**Problem description**
Reproduce verbatim the lines of the records that run from the line containing "picture [118, 1138, 1123, 1534]" up to and including the line containing "Identify the document".
☆ ☆ ☆ ☆ ☆
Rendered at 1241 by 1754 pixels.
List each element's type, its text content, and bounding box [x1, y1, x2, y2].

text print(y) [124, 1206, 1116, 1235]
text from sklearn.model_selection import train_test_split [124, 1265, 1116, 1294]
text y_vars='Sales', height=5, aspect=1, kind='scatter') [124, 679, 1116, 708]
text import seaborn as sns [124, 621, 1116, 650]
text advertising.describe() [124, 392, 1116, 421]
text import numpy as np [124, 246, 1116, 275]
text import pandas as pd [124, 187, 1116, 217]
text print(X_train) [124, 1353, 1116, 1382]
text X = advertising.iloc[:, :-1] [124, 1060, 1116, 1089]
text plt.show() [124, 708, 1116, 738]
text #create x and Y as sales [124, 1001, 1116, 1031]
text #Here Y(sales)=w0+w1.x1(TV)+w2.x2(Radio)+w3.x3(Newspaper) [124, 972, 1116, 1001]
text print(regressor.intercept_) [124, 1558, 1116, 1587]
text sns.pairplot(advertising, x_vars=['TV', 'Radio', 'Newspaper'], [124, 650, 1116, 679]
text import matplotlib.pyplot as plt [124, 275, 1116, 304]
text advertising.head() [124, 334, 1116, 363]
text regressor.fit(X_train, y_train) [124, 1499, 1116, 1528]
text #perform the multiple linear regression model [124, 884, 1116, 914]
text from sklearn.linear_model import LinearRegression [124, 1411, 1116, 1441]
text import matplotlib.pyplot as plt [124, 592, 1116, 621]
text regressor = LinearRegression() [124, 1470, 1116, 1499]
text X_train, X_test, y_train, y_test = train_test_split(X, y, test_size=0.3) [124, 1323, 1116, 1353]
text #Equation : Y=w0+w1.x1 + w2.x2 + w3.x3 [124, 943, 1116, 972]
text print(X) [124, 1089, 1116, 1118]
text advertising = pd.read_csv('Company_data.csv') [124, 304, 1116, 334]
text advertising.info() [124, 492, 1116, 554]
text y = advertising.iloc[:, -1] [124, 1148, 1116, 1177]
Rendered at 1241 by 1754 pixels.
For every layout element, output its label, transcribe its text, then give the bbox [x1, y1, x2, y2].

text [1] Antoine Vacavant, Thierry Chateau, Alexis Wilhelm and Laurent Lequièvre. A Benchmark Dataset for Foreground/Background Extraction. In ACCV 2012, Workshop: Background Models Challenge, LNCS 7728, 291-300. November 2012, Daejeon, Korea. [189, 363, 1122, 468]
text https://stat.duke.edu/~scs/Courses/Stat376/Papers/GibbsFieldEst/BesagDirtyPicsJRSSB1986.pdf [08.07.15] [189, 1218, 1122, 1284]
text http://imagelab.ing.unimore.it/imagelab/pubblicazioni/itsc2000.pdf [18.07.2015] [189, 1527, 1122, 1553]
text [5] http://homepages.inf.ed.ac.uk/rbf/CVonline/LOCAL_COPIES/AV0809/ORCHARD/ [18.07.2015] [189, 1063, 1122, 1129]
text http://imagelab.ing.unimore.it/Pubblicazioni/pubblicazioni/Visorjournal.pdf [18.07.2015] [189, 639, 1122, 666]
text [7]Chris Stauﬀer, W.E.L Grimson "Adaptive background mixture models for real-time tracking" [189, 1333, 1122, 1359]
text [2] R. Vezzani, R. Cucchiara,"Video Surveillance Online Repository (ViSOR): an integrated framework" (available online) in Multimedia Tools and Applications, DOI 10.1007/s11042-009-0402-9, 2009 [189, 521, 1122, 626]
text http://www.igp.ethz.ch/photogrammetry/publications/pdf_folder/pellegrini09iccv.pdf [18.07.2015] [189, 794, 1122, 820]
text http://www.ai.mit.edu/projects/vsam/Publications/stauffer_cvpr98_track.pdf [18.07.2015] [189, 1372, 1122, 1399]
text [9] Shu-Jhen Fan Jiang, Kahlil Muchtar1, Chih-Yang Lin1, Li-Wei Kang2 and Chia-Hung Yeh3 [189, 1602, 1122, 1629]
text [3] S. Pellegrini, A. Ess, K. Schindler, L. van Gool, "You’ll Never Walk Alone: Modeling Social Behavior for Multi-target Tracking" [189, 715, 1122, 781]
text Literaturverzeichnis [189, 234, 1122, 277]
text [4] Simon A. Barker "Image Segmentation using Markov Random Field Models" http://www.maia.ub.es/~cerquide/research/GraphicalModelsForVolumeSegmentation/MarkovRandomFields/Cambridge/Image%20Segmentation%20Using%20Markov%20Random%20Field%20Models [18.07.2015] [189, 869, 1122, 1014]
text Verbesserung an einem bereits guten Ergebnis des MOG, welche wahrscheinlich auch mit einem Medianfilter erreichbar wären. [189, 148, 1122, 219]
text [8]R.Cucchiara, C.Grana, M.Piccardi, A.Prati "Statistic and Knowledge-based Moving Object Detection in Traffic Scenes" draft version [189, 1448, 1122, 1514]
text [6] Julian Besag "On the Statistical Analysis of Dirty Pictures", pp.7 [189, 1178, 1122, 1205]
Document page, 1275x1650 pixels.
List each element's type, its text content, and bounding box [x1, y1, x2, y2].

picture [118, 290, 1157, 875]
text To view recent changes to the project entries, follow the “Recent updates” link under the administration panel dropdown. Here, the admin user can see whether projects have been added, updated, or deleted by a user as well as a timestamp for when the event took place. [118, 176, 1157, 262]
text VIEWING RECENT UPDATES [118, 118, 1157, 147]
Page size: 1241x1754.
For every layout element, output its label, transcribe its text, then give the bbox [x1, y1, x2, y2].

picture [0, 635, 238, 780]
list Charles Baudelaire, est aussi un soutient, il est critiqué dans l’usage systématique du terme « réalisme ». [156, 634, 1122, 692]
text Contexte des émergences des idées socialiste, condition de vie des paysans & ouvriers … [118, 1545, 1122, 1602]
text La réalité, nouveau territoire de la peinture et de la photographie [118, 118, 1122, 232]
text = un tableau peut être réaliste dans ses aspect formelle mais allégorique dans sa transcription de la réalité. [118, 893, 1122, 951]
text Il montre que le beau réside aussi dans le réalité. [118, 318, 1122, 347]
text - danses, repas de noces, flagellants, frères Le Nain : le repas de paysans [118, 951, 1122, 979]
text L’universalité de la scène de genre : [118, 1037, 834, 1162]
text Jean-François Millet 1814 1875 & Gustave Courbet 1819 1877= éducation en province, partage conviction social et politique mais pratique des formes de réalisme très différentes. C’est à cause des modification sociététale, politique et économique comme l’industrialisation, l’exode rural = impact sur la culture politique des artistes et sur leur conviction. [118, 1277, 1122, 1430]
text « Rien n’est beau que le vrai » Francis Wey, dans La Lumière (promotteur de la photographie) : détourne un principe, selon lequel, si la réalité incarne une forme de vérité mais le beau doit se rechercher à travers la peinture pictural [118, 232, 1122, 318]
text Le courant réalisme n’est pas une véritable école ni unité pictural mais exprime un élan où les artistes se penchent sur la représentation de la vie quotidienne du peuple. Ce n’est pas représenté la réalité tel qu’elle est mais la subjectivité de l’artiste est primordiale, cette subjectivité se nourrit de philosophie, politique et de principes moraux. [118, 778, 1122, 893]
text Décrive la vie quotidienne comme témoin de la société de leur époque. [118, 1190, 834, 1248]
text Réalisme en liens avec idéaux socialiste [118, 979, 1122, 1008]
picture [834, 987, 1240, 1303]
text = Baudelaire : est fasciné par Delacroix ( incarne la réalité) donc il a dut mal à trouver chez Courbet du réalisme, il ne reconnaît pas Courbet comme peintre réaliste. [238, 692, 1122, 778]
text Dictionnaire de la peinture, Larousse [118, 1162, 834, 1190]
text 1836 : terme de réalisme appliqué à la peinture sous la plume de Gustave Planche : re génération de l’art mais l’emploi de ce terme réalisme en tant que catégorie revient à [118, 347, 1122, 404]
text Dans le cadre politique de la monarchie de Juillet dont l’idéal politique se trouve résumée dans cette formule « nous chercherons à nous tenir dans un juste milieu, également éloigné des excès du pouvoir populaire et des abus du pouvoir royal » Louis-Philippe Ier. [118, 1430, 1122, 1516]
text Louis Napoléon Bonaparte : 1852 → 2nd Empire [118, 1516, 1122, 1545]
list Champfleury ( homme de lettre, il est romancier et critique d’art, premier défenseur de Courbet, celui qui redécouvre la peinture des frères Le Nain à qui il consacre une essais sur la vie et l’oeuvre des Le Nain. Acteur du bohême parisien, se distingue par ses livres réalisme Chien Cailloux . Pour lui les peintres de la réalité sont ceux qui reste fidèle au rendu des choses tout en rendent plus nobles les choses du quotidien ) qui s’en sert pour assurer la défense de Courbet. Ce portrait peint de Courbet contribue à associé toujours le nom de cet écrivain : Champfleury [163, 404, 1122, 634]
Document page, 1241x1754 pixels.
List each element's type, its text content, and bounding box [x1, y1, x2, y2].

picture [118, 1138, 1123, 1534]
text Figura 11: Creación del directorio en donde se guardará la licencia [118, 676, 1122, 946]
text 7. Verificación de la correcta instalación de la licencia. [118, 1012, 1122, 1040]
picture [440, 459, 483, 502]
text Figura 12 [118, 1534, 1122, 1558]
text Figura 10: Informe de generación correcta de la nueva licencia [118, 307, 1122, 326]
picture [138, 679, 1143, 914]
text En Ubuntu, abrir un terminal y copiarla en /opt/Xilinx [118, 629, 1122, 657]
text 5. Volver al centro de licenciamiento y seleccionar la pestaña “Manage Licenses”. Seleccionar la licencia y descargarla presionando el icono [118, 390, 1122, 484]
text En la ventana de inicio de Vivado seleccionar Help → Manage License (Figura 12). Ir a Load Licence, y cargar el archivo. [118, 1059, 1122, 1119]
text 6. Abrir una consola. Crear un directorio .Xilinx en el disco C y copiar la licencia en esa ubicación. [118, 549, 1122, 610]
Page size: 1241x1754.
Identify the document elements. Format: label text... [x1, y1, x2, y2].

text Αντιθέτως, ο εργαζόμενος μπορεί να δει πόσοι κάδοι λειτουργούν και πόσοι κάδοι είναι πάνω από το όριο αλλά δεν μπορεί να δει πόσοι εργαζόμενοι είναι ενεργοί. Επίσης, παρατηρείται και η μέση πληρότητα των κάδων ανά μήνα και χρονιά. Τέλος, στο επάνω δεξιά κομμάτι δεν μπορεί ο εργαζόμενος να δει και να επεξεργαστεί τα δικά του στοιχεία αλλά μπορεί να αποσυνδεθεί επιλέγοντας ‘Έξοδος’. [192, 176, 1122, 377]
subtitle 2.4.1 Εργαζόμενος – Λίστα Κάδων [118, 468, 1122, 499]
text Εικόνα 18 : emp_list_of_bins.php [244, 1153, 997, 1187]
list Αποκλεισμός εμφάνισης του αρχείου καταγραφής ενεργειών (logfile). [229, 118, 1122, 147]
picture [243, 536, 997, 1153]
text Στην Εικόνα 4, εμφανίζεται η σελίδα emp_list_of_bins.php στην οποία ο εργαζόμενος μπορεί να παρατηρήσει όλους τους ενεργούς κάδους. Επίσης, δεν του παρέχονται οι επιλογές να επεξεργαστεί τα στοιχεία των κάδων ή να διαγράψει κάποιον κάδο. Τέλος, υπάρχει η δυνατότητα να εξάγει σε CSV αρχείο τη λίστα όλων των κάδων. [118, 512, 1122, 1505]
☆ ☆ ☆ ☆ ☆
**Response to the exercise**
picture [118, 1138, 1123, 1534]
text Figura 11: Creación del directorio en donde se guardará la licencia [118, 676, 1122, 946]
text 7. Verificación de la correcta instalación de la licencia. [118, 1012, 1122, 1040]
picture [440, 459, 483, 502]
text Figura 12 [118, 1534, 1122, 1558]
text Figura 10: Informe de generación correcta de la nueva licencia [118, 307, 1122, 326]
picture [138, 679, 1143, 914]
text En Ubuntu, abrir un terminal y copiarla en /opt/Xilinx [118, 629, 1122, 657]
text 5. Volver al centro de licenciamiento y seleccionar la pestaña “Manage Licenses”. Seleccionar la licencia y descargarla presionando el icono [118, 390, 1122, 484]
text En la ventana de inicio de Vivado seleccionar Help → Manage License (Figura 12). Ir a Load Licence, y cargar el archivo. [118, 1059, 1122, 1119]
text 6. Abrir una consola. Crear un directorio .Xilinx en el disco C y copiar la licencia en esa ubicación. [118, 549, 1122, 610]
Page size: 1241x1754.
Identify the document elements. Format: label text... [x1, y1, x2, y2].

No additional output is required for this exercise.